» RECORDS TO USE:

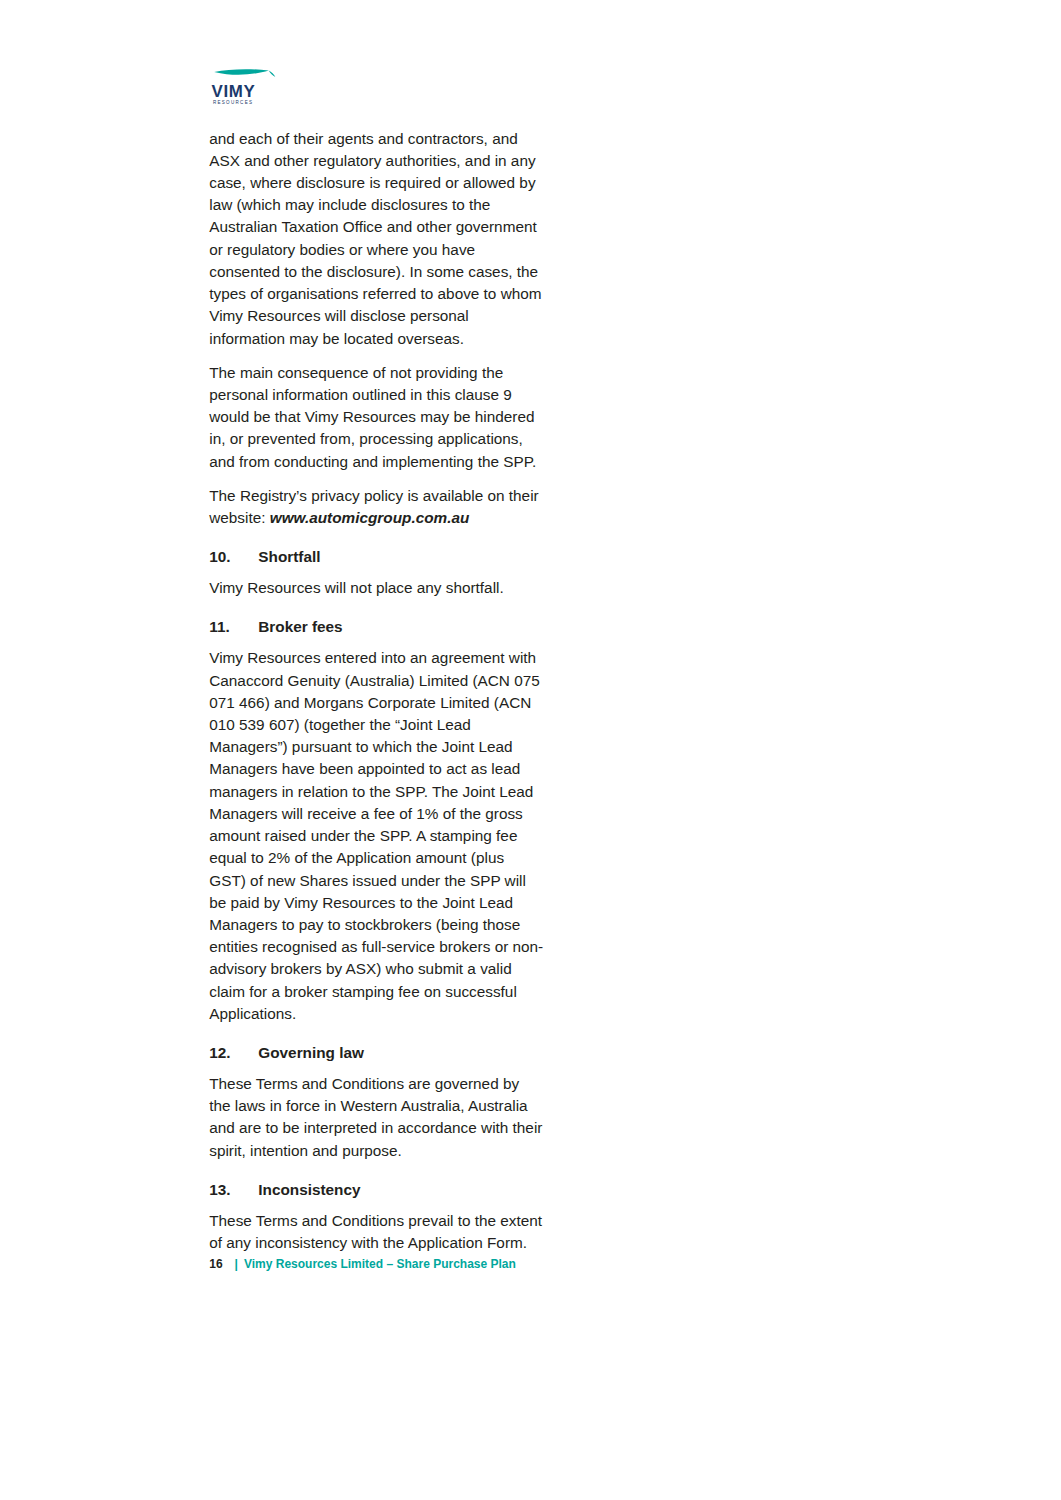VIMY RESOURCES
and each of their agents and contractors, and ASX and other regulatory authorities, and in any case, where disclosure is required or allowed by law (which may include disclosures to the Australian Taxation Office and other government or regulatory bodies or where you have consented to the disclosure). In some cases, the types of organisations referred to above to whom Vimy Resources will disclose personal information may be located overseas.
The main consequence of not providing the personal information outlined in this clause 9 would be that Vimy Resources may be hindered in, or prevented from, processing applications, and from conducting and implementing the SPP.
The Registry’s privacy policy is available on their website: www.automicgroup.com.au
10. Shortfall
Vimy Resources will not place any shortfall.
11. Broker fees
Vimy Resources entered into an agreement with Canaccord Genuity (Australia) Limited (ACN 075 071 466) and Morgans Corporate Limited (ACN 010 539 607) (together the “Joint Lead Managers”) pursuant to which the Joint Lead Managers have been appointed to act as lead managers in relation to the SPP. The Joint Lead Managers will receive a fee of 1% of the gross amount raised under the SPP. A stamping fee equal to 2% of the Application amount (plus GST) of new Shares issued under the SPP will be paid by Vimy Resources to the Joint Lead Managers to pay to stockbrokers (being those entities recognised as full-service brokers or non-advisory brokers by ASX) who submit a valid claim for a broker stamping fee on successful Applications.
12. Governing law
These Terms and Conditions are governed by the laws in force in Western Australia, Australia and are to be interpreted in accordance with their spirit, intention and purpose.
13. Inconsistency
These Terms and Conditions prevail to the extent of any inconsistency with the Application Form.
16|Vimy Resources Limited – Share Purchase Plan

---

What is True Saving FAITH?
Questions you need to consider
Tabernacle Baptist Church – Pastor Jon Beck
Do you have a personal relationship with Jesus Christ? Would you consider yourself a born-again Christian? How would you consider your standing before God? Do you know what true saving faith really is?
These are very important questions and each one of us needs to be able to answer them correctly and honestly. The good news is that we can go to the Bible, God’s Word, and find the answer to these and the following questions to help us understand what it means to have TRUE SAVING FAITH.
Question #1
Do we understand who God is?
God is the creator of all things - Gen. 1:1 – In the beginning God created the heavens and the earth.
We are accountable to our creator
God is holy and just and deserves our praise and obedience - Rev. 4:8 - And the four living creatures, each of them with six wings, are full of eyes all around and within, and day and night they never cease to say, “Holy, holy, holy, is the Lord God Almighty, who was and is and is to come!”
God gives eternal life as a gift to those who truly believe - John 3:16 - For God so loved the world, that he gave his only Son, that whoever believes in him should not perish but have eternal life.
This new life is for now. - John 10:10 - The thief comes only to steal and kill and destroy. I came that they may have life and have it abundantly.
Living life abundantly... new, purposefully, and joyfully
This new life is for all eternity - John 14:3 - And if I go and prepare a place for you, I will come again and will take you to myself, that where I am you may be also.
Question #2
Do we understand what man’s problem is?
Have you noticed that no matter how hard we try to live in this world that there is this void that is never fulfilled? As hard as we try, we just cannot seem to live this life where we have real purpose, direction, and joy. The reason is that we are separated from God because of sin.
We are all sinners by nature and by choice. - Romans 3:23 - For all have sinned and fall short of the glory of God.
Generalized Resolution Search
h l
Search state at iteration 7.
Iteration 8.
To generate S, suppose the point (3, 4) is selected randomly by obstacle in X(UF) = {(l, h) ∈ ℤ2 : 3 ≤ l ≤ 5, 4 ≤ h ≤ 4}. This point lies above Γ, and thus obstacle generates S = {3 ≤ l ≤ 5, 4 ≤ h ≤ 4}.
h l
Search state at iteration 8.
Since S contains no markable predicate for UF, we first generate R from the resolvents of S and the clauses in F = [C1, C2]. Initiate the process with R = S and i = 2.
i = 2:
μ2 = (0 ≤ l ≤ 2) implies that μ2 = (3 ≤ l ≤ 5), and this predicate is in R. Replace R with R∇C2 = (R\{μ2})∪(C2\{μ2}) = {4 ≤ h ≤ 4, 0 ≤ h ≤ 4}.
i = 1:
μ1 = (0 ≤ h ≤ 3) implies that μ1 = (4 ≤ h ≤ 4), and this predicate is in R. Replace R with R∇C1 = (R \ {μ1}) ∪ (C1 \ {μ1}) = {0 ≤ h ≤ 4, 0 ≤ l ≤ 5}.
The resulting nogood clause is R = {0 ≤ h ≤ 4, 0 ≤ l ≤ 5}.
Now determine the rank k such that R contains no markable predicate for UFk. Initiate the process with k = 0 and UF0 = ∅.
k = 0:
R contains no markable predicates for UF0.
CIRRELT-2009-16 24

==

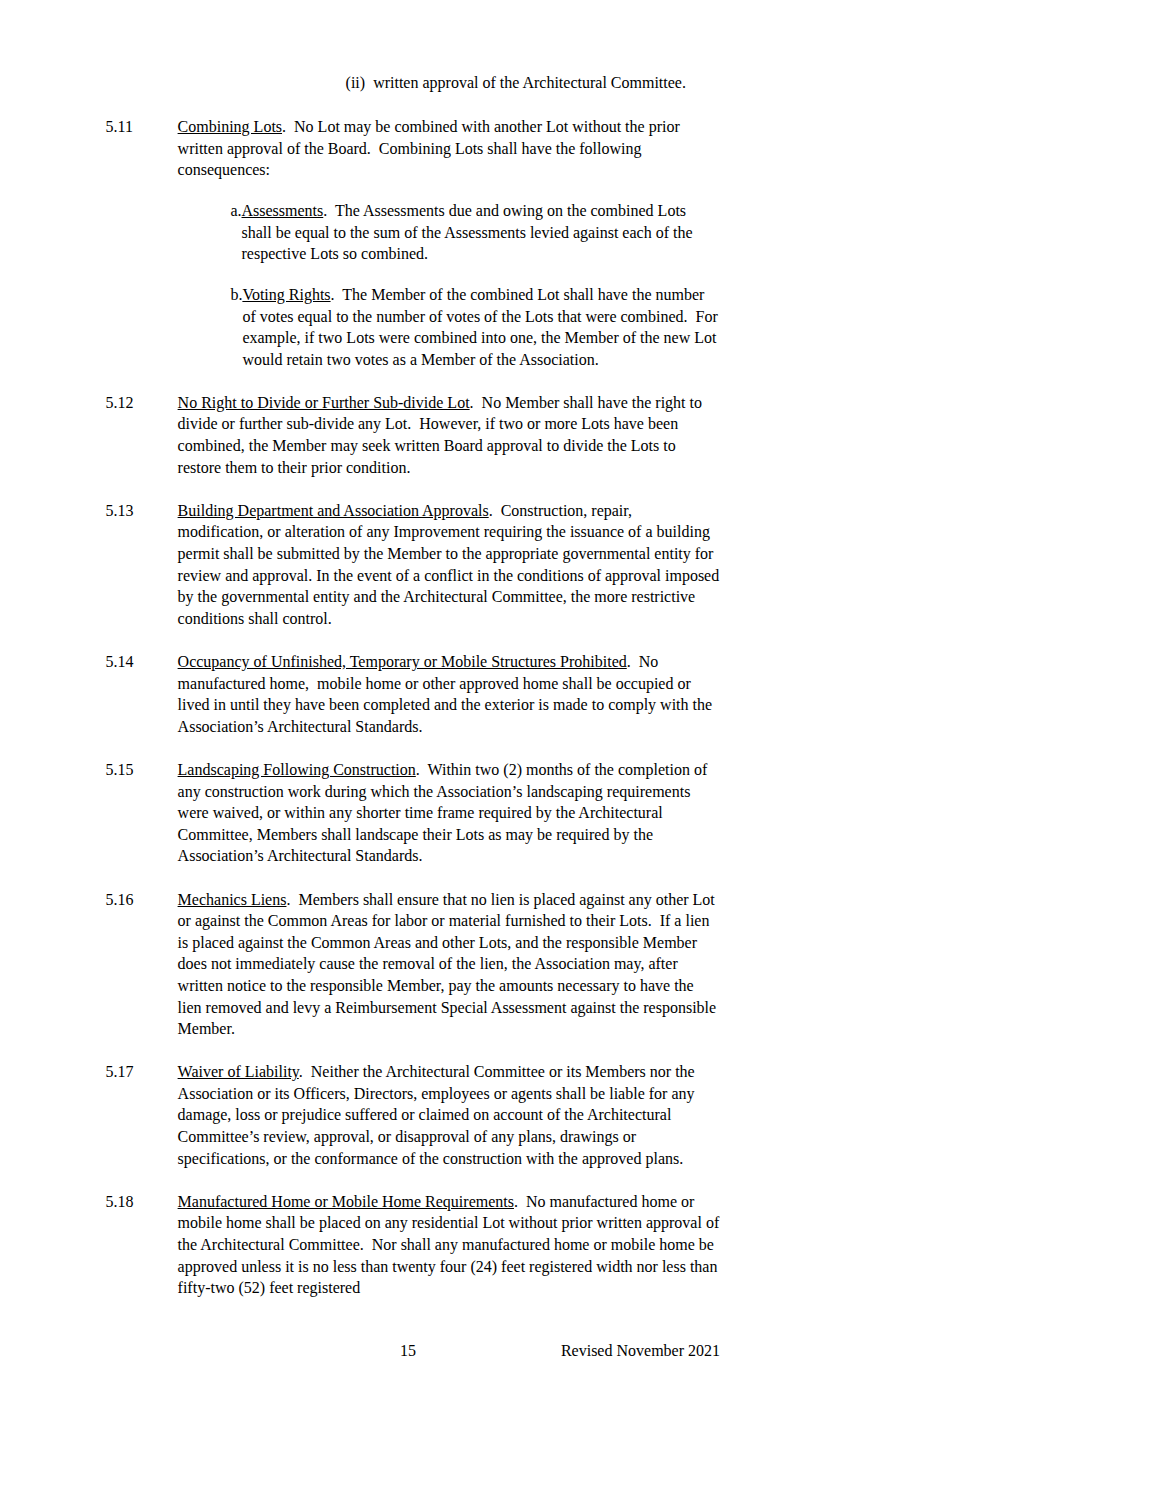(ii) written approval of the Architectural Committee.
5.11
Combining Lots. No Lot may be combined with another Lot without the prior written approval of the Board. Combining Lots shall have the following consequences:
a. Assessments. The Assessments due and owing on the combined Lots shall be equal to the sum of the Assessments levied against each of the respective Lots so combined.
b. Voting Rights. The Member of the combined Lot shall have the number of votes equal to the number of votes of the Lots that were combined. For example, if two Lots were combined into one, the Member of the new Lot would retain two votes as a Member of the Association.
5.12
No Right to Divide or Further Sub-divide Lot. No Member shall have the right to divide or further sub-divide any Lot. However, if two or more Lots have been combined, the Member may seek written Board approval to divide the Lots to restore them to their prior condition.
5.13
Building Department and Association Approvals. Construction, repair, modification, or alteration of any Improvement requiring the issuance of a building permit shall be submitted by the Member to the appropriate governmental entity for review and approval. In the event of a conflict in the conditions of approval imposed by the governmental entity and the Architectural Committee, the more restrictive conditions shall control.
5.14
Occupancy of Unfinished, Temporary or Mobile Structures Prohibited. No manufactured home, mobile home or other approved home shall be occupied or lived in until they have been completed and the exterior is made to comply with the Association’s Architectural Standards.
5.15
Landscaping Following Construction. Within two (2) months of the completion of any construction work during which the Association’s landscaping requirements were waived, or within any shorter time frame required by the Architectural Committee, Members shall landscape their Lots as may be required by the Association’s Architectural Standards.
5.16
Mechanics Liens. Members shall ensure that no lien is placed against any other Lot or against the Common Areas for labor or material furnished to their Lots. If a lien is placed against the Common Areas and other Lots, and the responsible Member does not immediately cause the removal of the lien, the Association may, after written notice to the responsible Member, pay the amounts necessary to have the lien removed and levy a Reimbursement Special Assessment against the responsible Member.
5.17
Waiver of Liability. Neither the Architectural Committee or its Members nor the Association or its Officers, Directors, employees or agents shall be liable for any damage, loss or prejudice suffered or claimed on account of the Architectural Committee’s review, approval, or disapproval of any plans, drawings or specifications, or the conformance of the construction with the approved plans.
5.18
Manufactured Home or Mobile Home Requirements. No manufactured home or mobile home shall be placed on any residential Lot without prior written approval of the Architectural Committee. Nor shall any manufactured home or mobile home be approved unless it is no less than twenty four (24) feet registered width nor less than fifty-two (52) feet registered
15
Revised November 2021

» EXERCISE INSTRUCTIONS:
Using the entries above, output exactly the lines between the line holding "μ2 = (0 ≤ l ≤ 2)" and the line holding "μ1 = (0 ≤ h ≤ 3)", end lines included, and nothing more.

» SOLUTION TO THIS EXERCISE:
μ2 = (0 ≤ l ≤ 2) implies that μ2 = (3 ≤ l ≤ 5), and this predicate is in R. Replace R with R∇C2 = (R\{μ2})∪(C2\{μ2}) = {4 ≤ h ≤ 4, 0 ≤ h ≤ 4}.
i = 1:
μ1 = (0 ≤ h ≤ 3) implies that μ1 = (4 ≤ h ≤ 4), and this predicate is in R. Replace R with R∇C1 = (R \ {μ1}) ∪ (C1 \ {μ1}) = {0 ≤ h ≤ 4, 0 ≤ l ≤ 5}.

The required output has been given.